■ DOCUMENT EXCERPT ■
—————
We Do Hard Things
So, we are church planting. It’s a big deal. And we are still trying to wrap our minds around it. I’m sure some of you remember the day when you finally announced it, and all of a sudden, it became more real. Well, that is what happened to us this week. In the midst of processing this big news, we had our dear friends, who are more like family, over for an impromptu dinner. It was a fun, laid-back night of laughter and encouraging conversation about the future. Life was simply happening together as our little girls frequently ran through the dining room, up and down the steps, giggling and playing together. It was not the coveted scene of a sit-down dinner with completed conversation, but it was so good for us to be in the chaos together discussing our hearts and desires to live for Christ’s glory.
We commenced the evening with a dance party to Moana songs (because that is what you do when you have all girls). When they came down from the high of dancing to Disney songs to the low of cleaning up the living room littered with scattered toys, we got the normal kickback, “Oh, we don’t want to clean up, please, no”.
—————
Retype the church-planting post above, starting at "We Do Hard Things" and continuing up to and including "for Christ’s glory.".

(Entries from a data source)
—————
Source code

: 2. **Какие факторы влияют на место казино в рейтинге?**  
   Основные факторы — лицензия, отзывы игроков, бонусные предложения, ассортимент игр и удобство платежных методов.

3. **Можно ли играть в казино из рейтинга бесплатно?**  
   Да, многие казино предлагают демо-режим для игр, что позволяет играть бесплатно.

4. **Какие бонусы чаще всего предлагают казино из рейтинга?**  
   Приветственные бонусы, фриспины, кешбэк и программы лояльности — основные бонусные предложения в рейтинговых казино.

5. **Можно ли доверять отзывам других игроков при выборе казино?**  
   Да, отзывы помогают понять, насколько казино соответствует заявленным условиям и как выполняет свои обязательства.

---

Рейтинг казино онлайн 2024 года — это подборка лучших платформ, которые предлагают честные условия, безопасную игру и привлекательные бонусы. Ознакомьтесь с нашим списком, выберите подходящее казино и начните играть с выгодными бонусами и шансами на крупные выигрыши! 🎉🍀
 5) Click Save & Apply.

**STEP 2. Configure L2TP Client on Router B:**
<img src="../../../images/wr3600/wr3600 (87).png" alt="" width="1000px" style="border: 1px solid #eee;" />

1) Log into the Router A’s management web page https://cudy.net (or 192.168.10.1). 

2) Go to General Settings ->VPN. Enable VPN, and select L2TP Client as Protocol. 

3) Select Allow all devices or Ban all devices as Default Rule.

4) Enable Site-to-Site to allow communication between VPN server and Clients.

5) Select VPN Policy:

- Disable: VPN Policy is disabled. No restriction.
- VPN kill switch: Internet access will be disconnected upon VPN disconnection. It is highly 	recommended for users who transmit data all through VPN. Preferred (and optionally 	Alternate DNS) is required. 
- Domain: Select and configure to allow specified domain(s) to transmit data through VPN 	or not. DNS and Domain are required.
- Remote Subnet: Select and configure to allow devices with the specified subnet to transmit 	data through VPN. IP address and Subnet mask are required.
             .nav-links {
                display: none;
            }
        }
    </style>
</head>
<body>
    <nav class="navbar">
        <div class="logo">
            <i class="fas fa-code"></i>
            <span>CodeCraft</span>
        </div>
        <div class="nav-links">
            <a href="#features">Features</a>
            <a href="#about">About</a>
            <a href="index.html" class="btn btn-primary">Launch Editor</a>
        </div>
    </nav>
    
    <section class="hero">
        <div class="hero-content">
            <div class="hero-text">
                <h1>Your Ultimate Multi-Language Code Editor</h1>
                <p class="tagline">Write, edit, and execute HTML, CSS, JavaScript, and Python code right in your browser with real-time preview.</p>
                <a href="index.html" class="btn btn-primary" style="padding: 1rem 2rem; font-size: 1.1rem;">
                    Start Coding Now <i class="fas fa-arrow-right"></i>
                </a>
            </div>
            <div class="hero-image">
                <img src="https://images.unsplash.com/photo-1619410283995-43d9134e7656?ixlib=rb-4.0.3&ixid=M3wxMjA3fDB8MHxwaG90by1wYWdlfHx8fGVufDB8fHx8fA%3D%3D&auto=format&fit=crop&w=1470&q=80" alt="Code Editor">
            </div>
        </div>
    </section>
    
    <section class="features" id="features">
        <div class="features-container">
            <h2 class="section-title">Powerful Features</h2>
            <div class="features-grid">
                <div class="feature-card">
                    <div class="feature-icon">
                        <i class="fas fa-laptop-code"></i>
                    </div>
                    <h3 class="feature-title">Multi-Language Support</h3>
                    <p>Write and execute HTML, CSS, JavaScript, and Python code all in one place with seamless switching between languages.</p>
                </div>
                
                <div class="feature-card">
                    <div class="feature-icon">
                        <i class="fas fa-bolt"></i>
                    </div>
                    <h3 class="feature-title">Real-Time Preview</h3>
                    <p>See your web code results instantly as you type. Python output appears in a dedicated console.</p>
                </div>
—————
■ ANSWER TO THIS PROBLEM ■
We Do Hard Things
So, we are church planting. It’s a big deal. And we are still trying to wrap our minds around it. I’m sure some of you remember the day when you finally announced it, and all of a sudden, it became more real. Well, that is what happened to us this week. In the midst of processing this big news, we had our dear friends, who are more like family, over for an impromptu dinner. It was a fun, laid-back night of laughter and encouraging conversation about the future. Life was simply happening together as our little girls frequently ran through the dining room, up and down the steps, giggling and playing together. It was not the coveted scene of a sit-down dinner with completed conversation, but it was so good for us to be in the chaos together discussing our hearts and desires to live for Christ’s glory.